I spend a lot of time here, admiring the gravity-only design, start-of-the-art technology and special features like the art exhibition in the barrel room. Natalia tells me the owner, José Manuel Ortega Gil-Fournier, from Spain, dreams of being a “mini Robert Mondavi” and plans to invest US$8 million. I’m discouraged (my budget isn’t quite that big) but enjoy lunch at Urban, the winery’s restaurant. Nadia Haron, a pharmacist turned chef (and Mrs. O. Fournier), presides over the kitchen. She tells me “cooking is just like chemistry,” then asks if I am enjoying her six-course lunch. I am. Haron’s food is lovely, as are the wines: Alfa Crux 2001 and Beta Crux 2004, Tempranillo, Malbec and Merlot blends named after the brightest stars in the Southern Cross.
Dutch-owned Salentein is another great Uco Valley stop. In fact, it’s a complete wine tourist destination, with an impressive winery, gourmet restaurant, luxury inn and quaint chapel. It also houses the Killka Collection, an art museum with 19th and 20th century Dutch art and works by modern Argentine artists. You could easily spend a day here.
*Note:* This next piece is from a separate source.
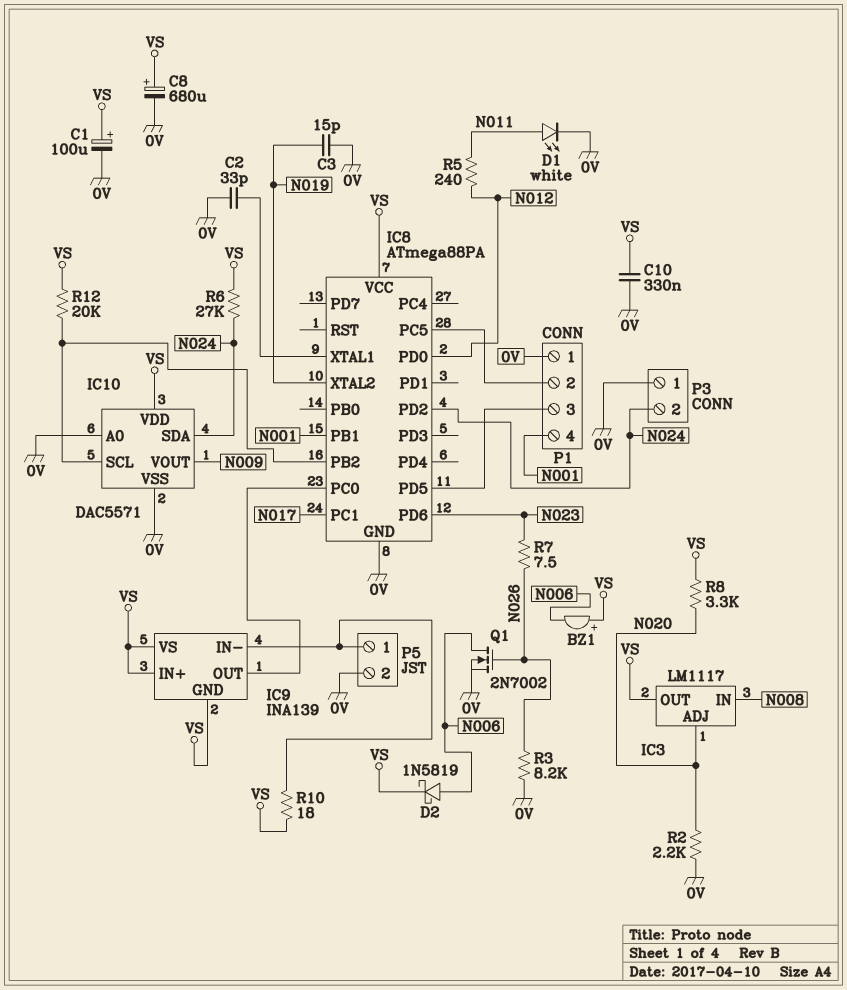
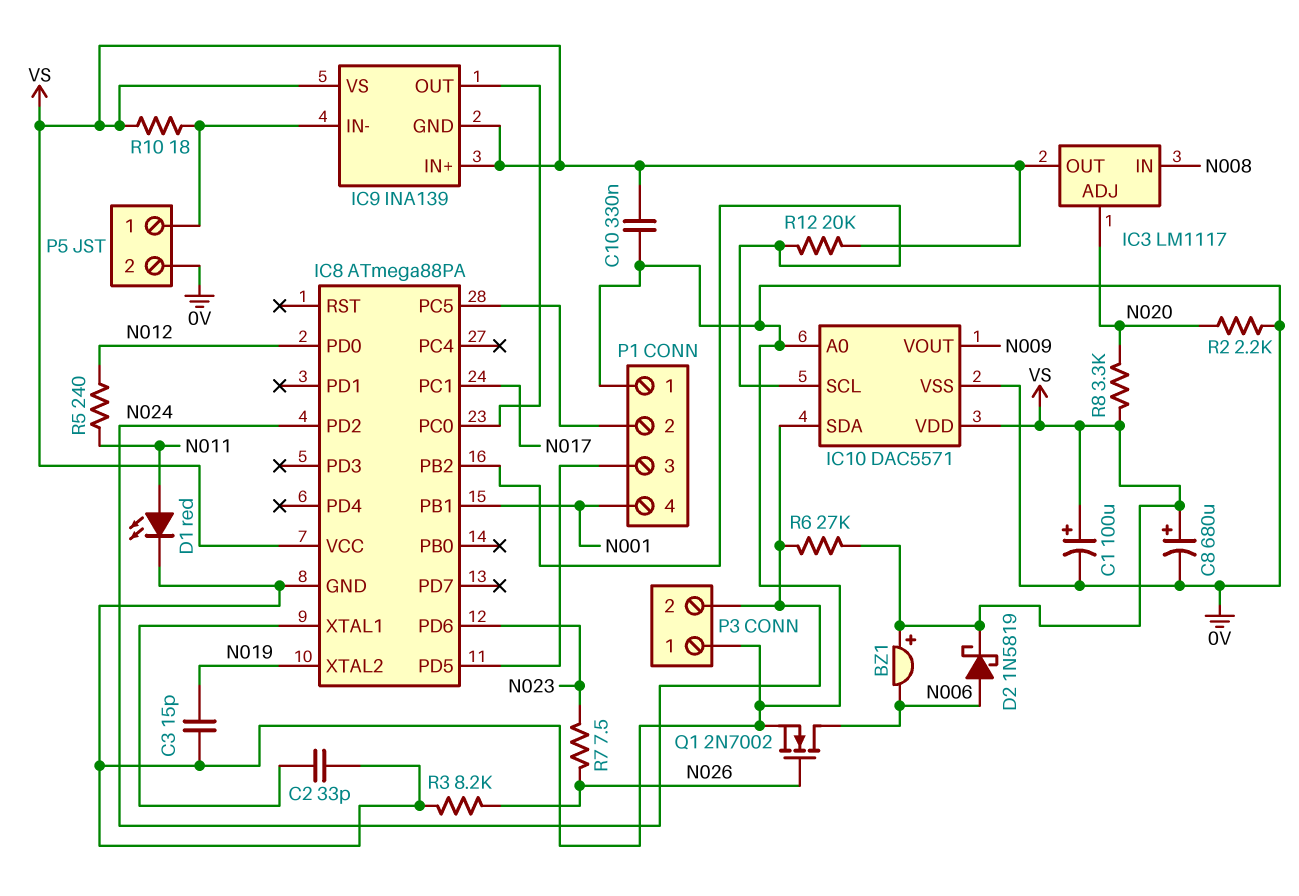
D1: LED white (A N011, K 0V) -> LED red (A N011, K 0V)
After two hours I drive to Altus, at the foot of volcano Mt. Tupungato, where I have reservations at La Tupiña, the winery’s highly recommended restaurant. I meet chef Lucas Bustos in the rustic kitchen busily attending to a number of pots and pans on the fire, all full of fresh ingredients from the restaurant’s garden and butchery. This is a long, leisurely, satisfying lunch. Bustos begins with 10 traditional Argentine tapas served by him personally. The dishes which follow – ratatouille lasagne and beef cooked in milk and Chardonnay – are a blur thanks to the free-flowing Altus wines, a lightbodied, spicy Syrah and juicy, clove-flavoured Malbec, both from 2007. The desserts are local favourites: huevos quimbos, a chilled sponge cake soaked in egg syrup, and frozen cheese with Malbec and quince jelly.
The average Argentine eats 67kg of beef per year, and a trip here isn’t complete without visiting a parilla or steakhouse. I try Don Candido – not a difficult decision since it’s across the road from where I’m staying and I’ve been smelling the place for days. Like a soldier smoked out of his foxhole, I surrender, walk over and feast on chicken, beef ribs and pork loin cooked perfectly over a wood fire.
As I leave, my waiter says I should try the house specialty next time: baby suckling pig so tender they cut it with a plate. I’m hooked and convince him to open early, at 9pm, the following Thursday. As it happens, my Argentine guests arrive late and we don’t get to the restaurant until 11pm. But the food, wine and company are so good that I forget the late hour and my new vineyard problems, and wish my trip were a little longer.
Heidi Dodd is a freelance writer based in Johannesburg. She owns a vineyard in Luján de Cuyo, Mendoza.